Task goal: Copy every line of the items below word for word, in the same order.

Information supplied:
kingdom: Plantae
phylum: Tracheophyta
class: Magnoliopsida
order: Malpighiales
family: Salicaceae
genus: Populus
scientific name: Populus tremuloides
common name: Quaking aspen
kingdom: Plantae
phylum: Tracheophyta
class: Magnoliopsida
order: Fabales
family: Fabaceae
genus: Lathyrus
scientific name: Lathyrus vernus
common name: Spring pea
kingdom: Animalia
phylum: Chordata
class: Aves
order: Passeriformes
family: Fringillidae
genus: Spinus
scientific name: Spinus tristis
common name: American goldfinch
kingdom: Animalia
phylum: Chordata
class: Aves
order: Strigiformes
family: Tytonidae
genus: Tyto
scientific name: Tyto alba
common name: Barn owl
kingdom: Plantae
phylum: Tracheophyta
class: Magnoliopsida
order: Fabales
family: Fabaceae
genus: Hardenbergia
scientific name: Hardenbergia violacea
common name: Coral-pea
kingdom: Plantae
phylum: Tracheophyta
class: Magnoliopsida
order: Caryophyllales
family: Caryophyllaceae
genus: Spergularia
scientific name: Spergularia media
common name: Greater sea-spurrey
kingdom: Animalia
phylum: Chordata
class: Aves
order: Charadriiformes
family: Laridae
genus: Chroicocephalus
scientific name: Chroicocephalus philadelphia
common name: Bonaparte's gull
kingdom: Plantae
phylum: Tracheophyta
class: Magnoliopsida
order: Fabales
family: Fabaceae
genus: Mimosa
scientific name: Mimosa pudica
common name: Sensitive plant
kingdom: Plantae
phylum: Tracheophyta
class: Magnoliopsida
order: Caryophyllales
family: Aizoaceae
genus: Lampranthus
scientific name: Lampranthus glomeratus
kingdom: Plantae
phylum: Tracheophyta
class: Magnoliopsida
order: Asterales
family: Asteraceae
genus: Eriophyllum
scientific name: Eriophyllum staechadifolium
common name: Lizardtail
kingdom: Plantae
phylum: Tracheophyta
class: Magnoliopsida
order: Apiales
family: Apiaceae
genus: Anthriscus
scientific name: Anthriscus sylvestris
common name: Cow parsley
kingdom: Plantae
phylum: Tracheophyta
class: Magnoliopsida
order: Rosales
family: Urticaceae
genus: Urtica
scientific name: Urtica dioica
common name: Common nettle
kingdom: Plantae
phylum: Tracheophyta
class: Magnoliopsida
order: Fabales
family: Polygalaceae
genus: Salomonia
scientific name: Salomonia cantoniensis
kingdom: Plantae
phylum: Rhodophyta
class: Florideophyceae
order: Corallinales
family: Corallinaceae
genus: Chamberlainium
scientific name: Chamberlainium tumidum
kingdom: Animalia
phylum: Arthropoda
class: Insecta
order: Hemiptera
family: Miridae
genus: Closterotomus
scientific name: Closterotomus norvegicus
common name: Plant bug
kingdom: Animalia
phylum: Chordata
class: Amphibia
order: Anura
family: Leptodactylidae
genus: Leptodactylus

Written answer:
kingdom: Plantae
phylum: Tracheophyta
class: Magnoliopsida
order: Malpighiales
family: Salicaceae
genus: Populus
scientific name: Populus tremuloides
common name: Quaking aspen
kingdom: Plantae
phylum: Tracheophyta
class: Magnoliopsida
order: Fabales
family: Fabaceae
genus: Lathyrus
scientific name: Lathyrus vernus
common name: Spring pea
kingdom: Animalia
phylum: Chordata
class: Aves
order: Passeriformes
family: Fringillidae
genus: Spinus
scientific name: Spinus tristis
common name: American goldfinch
kingdom: Animalia
phylum: Chordata
class: Aves
order: Strigiformes
family: Tytonidae
genus: Tyto
scientific name: Tyto alba
common name: Barn owl
kingdom: Plantae
phylum: Tracheophyta
class: Magnoliopsida
order: Fabales
family: Fabaceae
genus: Hardenbergia
scientific name: Hardenbergia violacea
common name: Coral-pea
kingdom: Plantae
phylum: Tracheophyta
class: Magnoliopsida
order: Caryophyllales
family: Caryophyllaceae
genus: Spergularia
scientific name: Spergularia media
common name: Greater sea-spurrey
kingdom: Animalia
phylum: Chordata
class: Aves
order: Charadriiformes
family: Laridae
genus: Chroicocephalus
scientific name: Chroicocephalus philadelphia
common name: Bonaparte's gull
kingdom: Plantae
phylum: Tracheophyta
class: Magnoliopsida
order: Fabales
family: Fabaceae
genus: Mimosa
scientific name: Mimosa pudica
common name: Sensitive plant
kingdom: Plantae
phylum: Tracheophyta
class: Magnoliopsida
order: Caryophyllales
family: Aizoaceae
genus: Lampranthus
scientific name: Lampranthus glomeratus
kingdom: Plantae
phylum: Tracheophyta
class: Magnoliopsida
order: Asterales
family: Asteraceae
genus: Eriophyllum
scientific name: Eriophyllum staechadifolium
common name: Lizardtail
kingdom: Plantae
phylum: Tracheophyta
class: Magnoliopsida
order: Apiales
family: Apiaceae
genus: Anthriscus
scientific name: Anthriscus sylvestris
common name: Cow parsley
kingdom: Plantae
phylum: Tracheophyta
class: Magnoliopsida
order: Rosales
family: Urticaceae
genus: Urtica
scientific name: Urtica dioica
common name: Common nettle
kingdom: Plantae
phylum: Tracheophyta
class: Magnoliopsida
order: Fabales
family: Polygalaceae
genus: Salomonia
scientific name: Salomonia cantoniensis
kingdom: Plantae
phylum: Rhodophyta
class: Florideophyceae
order: Corallinales
family: Corallinaceae
genus: Chamberlainium
scientific name: Chamberlainium tumidum
kingdom: Animalia
phylum: Arthropoda
class: Insecta
order: Hemiptera
family: Miridae
genus: Closterotomus
scientific name: Closterotomus norvegicus
common name: Plant bug
kingdom: Animalia
phylum: Chordata
class: Amphibia
order: Anura
family: Leptodactylidae
genus: Leptodactylus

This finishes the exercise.